As Doug Brosseau from Sandia National Laboratories put it: “Thermal storage is good; thermal storage with molten salt is good; direct thermal storage with molten salt is better; thermocline direct thermal storage is best”. 

Advantages for trough technology?

With these advantages in mind, power tower developers have been investing in molten salt thermal transfer and storage technology for some time. Now the focus is turning to how molten salt can be used in parabolic trough plants.  

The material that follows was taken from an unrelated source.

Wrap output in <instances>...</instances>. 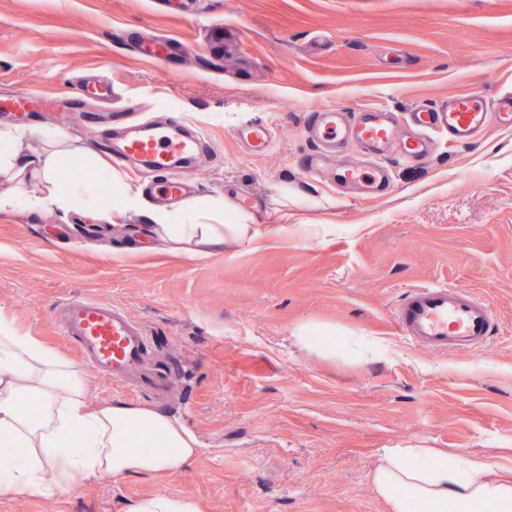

The high freezing point of molten salt has historically restricted the use of molten salt in trough facilities and a significant amount of effort is now being made by research bodies such as Sandia National Laboratories to develop new salt mixtures with freeze points below 100°C, where the freeze problem is expected to be much more manageable. 

On the components side, receivers manufacturer, Schott, has begun developing a new generation of receivers able to handle molten salt’s corrosiveness and higher operating temperature.

Solar Millenium is also conducting research into this area. According to Hurt, the company’s research and development into applications for molten salt is "progressing as planned”. 

Dr Arnold Leitner, president of Skyfuel Inc. aims to make molten salt HTF the standard in parabolic trough plants through a hybrid parabolic trough/compact linear Fresnel collector configuration called a ‘linear power tower’. By increasing the diameter of the receiver and focusing sunlight 85:1, he hopes to allow the salt to stay molten in the solar field, enabling the use of direct molten salt storage with a variant of parabolic troughs.

However, while the Italian research laboratory, ENEA, has proven that using molten salt in a parabolic trough solar field is technically feasible, further work is required if it is to become the standard HTF in parabolic trough plants.